▸ Job
Pull out every line of the material below that contains the string "Repo". Case counts, so copy only lines where it appears with that exact capitalization.

▸ Extracted entries
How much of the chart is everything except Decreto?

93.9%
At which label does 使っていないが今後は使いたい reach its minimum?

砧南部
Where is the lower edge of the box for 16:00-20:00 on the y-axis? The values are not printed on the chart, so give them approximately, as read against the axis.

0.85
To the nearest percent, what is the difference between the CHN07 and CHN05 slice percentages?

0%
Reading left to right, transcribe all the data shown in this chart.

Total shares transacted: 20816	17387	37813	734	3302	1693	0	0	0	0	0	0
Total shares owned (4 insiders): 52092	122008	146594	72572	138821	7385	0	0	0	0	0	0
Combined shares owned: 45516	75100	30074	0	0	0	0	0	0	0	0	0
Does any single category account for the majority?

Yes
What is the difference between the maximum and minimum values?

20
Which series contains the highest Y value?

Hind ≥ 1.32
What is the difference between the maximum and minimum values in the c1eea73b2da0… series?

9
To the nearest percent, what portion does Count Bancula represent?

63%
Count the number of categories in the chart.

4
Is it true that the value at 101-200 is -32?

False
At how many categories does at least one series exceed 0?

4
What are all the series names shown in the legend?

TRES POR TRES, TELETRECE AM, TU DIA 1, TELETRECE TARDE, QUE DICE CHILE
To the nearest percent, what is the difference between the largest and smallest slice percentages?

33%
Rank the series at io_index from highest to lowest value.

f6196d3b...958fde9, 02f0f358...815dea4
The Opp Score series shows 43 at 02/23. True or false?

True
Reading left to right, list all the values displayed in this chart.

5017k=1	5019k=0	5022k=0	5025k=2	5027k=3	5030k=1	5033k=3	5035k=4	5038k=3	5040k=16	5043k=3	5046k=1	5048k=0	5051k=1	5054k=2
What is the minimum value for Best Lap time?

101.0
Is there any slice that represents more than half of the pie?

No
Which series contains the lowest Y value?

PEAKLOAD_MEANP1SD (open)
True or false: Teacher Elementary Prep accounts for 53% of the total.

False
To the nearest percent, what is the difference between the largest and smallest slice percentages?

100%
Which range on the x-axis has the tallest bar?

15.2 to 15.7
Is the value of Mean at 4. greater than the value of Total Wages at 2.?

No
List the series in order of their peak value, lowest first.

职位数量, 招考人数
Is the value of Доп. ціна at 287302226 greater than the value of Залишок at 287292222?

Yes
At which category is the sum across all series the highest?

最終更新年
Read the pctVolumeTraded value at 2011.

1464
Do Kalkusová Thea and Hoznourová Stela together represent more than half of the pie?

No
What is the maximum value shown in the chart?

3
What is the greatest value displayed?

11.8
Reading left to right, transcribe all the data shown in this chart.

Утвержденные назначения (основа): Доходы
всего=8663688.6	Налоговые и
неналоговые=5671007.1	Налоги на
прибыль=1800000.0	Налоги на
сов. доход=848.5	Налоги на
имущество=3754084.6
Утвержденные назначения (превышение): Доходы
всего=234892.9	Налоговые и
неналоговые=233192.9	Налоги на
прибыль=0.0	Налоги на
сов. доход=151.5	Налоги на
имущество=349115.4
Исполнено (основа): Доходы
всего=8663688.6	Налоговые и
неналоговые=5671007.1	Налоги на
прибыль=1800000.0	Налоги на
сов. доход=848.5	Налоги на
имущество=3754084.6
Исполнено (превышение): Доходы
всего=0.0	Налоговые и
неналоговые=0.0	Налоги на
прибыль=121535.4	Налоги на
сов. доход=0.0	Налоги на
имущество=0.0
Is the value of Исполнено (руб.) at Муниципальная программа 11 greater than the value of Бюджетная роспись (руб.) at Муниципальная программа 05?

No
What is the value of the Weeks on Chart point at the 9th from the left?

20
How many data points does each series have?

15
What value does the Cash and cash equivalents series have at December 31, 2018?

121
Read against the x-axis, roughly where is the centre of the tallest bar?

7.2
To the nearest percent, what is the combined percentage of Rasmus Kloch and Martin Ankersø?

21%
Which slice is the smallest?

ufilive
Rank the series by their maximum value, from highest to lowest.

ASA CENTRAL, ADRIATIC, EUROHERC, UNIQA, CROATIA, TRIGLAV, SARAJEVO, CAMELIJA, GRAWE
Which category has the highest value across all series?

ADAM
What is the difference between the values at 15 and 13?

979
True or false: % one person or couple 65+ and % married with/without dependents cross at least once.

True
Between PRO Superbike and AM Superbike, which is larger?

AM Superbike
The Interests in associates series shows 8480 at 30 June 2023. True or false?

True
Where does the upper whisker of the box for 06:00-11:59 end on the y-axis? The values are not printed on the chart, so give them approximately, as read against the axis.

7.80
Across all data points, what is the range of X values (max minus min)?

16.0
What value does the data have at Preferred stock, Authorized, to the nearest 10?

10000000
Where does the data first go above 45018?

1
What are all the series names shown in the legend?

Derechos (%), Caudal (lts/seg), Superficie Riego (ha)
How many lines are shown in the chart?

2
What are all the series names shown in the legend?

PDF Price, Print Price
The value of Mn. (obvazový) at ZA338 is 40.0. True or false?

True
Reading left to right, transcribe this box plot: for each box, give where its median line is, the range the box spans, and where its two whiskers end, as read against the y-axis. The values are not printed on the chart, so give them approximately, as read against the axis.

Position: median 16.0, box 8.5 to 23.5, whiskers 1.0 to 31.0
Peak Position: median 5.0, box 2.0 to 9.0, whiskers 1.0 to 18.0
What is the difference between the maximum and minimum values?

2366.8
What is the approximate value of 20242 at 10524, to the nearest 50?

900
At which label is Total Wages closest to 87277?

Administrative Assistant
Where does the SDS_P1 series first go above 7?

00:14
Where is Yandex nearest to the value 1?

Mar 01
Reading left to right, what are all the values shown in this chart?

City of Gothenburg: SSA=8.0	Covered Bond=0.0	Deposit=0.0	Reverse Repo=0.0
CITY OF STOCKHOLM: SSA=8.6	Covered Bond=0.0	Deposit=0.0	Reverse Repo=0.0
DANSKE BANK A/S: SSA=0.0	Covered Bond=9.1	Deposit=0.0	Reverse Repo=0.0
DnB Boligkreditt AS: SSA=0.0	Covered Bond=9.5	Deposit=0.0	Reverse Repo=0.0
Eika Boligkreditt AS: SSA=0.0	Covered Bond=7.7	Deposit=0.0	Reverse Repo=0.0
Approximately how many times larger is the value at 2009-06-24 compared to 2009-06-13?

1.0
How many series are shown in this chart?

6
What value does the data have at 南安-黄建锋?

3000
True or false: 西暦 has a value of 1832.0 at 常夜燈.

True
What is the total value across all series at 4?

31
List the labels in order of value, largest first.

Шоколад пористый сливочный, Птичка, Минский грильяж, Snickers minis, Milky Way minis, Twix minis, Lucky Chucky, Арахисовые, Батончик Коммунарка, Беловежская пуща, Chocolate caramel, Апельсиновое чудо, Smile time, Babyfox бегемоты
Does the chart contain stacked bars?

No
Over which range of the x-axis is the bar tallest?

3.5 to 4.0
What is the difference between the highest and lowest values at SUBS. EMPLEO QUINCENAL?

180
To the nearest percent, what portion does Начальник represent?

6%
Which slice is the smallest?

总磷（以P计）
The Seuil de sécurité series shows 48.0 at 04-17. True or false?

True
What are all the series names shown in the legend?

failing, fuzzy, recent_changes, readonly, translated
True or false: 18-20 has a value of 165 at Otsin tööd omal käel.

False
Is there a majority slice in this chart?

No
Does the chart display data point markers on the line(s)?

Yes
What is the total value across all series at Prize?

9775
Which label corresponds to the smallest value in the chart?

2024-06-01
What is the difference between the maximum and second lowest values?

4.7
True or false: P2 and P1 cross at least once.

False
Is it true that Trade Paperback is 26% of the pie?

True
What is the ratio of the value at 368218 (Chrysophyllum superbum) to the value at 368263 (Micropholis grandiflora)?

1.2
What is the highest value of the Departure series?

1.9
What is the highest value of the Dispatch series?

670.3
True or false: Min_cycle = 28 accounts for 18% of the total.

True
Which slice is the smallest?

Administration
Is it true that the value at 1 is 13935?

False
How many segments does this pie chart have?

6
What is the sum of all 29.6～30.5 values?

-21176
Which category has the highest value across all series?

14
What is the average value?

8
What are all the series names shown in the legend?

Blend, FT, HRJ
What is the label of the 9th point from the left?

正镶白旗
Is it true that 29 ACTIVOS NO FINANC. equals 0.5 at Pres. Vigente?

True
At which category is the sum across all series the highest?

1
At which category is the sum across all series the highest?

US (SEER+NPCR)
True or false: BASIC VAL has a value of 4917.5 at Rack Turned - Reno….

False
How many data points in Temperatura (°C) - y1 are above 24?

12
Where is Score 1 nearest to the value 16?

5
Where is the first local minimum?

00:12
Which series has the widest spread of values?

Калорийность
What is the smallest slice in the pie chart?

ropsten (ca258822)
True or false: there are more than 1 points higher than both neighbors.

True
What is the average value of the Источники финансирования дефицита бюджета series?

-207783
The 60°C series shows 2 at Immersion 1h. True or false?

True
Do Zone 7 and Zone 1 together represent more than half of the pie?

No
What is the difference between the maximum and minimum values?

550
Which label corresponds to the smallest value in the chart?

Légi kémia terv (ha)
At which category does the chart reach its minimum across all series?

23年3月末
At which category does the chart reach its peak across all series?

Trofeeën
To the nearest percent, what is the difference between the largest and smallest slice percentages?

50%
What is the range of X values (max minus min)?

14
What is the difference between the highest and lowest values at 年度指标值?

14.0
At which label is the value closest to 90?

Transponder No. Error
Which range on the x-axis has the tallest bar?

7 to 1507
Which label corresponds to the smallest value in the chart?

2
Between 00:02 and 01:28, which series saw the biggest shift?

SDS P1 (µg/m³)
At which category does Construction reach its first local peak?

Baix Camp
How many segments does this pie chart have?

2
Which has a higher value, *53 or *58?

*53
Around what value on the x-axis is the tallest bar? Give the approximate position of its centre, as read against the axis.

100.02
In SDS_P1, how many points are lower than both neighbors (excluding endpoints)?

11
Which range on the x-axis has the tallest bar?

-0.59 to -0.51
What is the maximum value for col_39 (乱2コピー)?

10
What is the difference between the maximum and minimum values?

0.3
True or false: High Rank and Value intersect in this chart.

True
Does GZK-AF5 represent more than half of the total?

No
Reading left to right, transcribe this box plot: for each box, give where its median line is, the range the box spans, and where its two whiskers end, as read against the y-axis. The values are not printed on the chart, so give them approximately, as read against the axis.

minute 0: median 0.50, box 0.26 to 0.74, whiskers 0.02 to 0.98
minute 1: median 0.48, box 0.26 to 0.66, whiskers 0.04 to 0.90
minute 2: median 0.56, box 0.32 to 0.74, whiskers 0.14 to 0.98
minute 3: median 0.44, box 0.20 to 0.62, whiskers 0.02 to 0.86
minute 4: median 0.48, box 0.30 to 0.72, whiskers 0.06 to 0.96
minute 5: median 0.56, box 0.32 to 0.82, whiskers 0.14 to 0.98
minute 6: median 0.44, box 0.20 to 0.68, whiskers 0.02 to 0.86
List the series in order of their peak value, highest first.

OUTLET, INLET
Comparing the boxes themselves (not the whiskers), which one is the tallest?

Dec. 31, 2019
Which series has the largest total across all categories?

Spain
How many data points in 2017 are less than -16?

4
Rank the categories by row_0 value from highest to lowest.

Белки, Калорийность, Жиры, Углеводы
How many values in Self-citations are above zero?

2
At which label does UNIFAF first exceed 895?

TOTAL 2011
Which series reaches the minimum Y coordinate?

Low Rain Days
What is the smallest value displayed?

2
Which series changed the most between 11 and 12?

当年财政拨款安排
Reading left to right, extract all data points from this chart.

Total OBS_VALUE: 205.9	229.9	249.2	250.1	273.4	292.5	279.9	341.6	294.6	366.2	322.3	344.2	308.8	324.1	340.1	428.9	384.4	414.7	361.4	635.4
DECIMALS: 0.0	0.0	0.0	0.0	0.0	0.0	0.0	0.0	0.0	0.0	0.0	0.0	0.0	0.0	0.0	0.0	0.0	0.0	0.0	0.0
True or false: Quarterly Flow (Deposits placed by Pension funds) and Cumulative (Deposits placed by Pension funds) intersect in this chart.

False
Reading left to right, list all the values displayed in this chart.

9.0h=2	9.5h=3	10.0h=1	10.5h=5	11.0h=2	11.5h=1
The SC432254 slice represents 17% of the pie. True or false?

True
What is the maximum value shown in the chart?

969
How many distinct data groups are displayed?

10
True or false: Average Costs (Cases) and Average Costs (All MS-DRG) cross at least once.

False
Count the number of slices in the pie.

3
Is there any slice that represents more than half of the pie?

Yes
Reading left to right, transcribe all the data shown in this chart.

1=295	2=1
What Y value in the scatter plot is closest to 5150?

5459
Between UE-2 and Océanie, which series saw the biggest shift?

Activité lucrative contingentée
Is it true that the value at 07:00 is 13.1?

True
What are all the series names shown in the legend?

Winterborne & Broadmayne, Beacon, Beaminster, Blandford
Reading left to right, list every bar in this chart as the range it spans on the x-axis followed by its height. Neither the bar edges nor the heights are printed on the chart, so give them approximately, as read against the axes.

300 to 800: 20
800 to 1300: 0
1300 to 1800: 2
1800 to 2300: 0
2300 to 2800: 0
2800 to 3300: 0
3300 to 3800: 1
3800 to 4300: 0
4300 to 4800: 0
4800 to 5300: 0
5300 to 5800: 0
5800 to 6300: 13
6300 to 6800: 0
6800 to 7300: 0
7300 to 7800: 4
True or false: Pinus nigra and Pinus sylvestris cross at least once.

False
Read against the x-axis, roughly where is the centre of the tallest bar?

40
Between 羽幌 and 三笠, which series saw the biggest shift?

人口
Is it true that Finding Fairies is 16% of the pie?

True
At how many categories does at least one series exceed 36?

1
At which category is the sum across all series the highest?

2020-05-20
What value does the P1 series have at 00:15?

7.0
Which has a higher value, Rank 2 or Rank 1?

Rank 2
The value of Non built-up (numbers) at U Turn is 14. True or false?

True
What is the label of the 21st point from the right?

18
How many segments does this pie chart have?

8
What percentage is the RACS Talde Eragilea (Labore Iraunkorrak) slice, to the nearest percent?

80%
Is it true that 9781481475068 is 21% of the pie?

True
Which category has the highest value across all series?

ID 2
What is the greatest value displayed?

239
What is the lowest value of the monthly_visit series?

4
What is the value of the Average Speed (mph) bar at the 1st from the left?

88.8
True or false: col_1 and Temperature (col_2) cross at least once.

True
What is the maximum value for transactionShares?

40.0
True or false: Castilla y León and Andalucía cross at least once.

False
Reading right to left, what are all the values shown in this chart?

▸ Task response
City of Gothenburg: SSA=8.0	Covered Bond=0.0	Deposit=0.0	Reverse Repo=0.0
CITY OF STOCKHOLM: SSA=8.6	Covered Bond=0.0	Deposit=0.0	Reverse Repo=0.0
DANSKE BANK A/S: SSA=0.0	Covered Bond=9.1	Deposit=0.0	Reverse Repo=0.0
DnB Boligkreditt AS: SSA=0.0	Covered Bond=9.5	Deposit=0.0	Reverse Repo=0.0
Eika Boligkreditt AS: SSA=0.0	Covered Bond=7.7	Deposit=0.0	Reverse Repo=0.0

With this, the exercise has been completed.